Start of RECORDS TO PROCESS
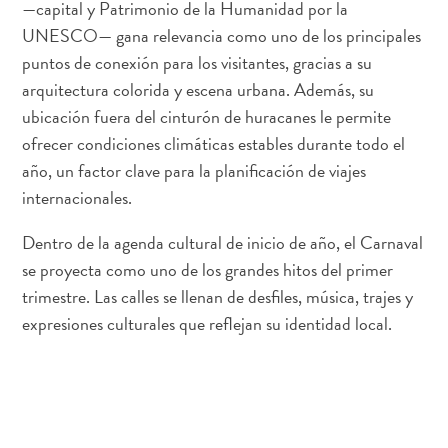
—capital y Patrimonio de la Humanidad por la
UNESCO— gana relevancia como uno de los principales
puntos de conexión para los visitantes, gracias a su
Apartamentos
arquitectura colorida y escena urbana. Además, su
Casas
ubicación fuera del cinturón de huracanes le permite
de
ofrecer condiciones climáticas estables durante todo el
vacaciones
año, un factor clave para la planificación de viajes
Hoteles
y
internacionales.
Resorts
Dentro de la agenda cultural de inicio de año, el Carnaval
Todo
se proyecta como uno de los grandes hitos del primer
incluido
Planifica
trimestre. Las calles se llenan de desfiles, música, trajes y
tu
expresiones culturales que reflejan su identidad local.
visita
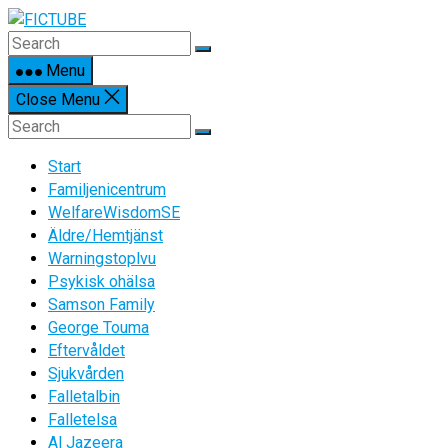
Skip
to
content
Menu
Close Menu
Start
Familjenicentrum
WelfareWisdomSE
Äldre/Hemtjänst
Warningstoplvu
Psykisk ohälsa
Samson Family
George Touma
Eftervåldet
Sjukvården
Falletalbin
Falletelsa
Al Jazeera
End of RECORDS TO PROCESS
* [WHAT IS NEEDED]
Quote everything in the listing above exactly; pictures are the only thing to omit.

* [ANSWER SECTION]
—capital y Patrimonio de la Humanidad por la
UNESCO— gana relevancia como uno de los principales
puntos de conexión para los visitantes, gracias a su
Apartamentos
arquitectura colorida y escena urbana. Además, su
Casas
ubicación fuera del cinturón de huracanes le permite
de
ofrecer condiciones climáticas estables durante todo el
vacaciones
año, un factor clave para la planificación de viajes
Hoteles
y
internacionales.
Resorts
Dentro de la agenda cultural de inicio de año, el Carnaval
Todo
se proyecta como uno de los grandes hitos del primer
incluido
Planifica
trimestre. Las calles se llenan de desfiles, música, trajes y
tu
expresiones culturales que reflejan su identidad local.
visita
Skip
to
content
Menu
Close Menu
Start
Familjenicentrum
WelfareWisdomSE
Äldre/Hemtjänst
Warningstoplvu
Psykisk ohälsa
Samson Family
George Touma
Eftervåldet
Sjukvården
Falletalbin
Falletelsa
Al Jazeera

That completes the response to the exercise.